» **Desafios**
1/ Copie do texto sobre Sócrates e a morte o trecho entre "Nesse sentido, é" e "contemplativo (Kussler, 2018).", inclusive.
2/ Responda com base no texto sobre Sócrates e a morte:
(a) Além da morte metafórica, que morte Sócrates não teme?
(b) A quem se apresenta a visão do alto necessária para filosofar?
(c) Que autor e que ano aparecem na citação ao final?

» **Texto fornecido**
-.-.-

Nesse sentido, é possível compreendermos por que Sócrates não teme a morte fática, existencial, e não apenas metafórica, pois o exercício de distanciamento e de investigação da própria vida, durante toda sua existência, fê-lo refletir reiteradamente sobre a naturalidade da morte como parte do processo vital. Para filosofar acerca da realidade, sobre um determinado problema filosófico, é necessário um afastamento, um distanciamento, uma visão do alto, que só se apresenta a quem se propõe a esquecer-se de si mesmo por alguns instantes e preparar suas elucubrações, ficar absorto em pensamentos, em um processo contemplativo (Kussler, 2018).

-.-.-

» **Itens fornecidos**
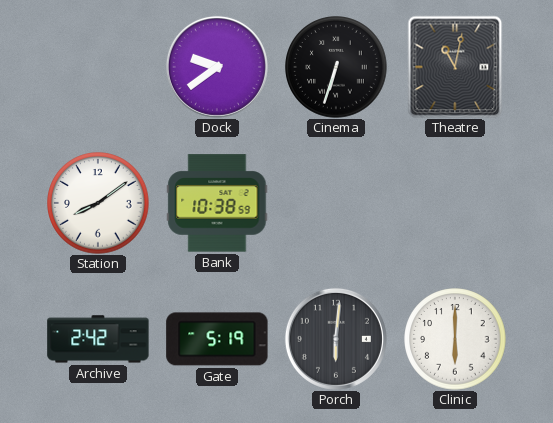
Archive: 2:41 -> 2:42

-.-.-

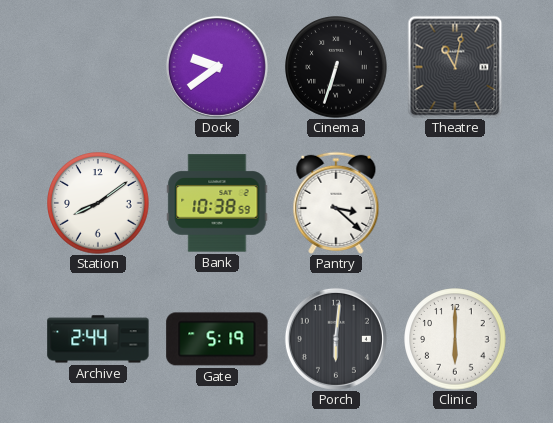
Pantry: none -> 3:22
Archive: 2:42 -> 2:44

-.-.-

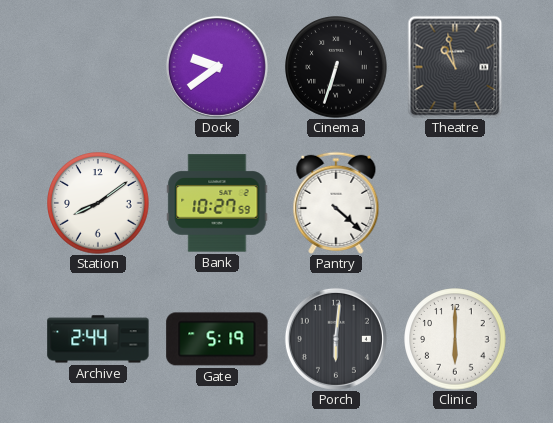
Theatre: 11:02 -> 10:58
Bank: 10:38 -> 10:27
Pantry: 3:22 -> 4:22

-.-.-

» **Tarefas resolvidas**
1/
Nesse sentido, é possível compreendermos por que Sócrates não teme a morte fática, existencial, e não apenas metafórica, pois o exercício de distanciamento e de investigação da própria vida, durante toda sua existência, fê-lo refletir reiteradamente sobre a naturalidade da morte como parte do processo vital. Para filosofar acerca da realidade, sobre um determinado problema filosófico, é necessário um afastamento, um distanciamento, uma visão do alto, que só se apresenta a quem se propõe a esquecer-se de si mesmo por alguns instantes e preparar suas elucubrações, ficar absorto em pensamentos, em um processo contemplativo (Kussler, 2018).

2/
(a) A morte fática, existencial.
(b) A quem se propõe a esquecer-se de si mesmo por alguns instantes e preparar suas elucubrações.
(c) Kussler, 2018.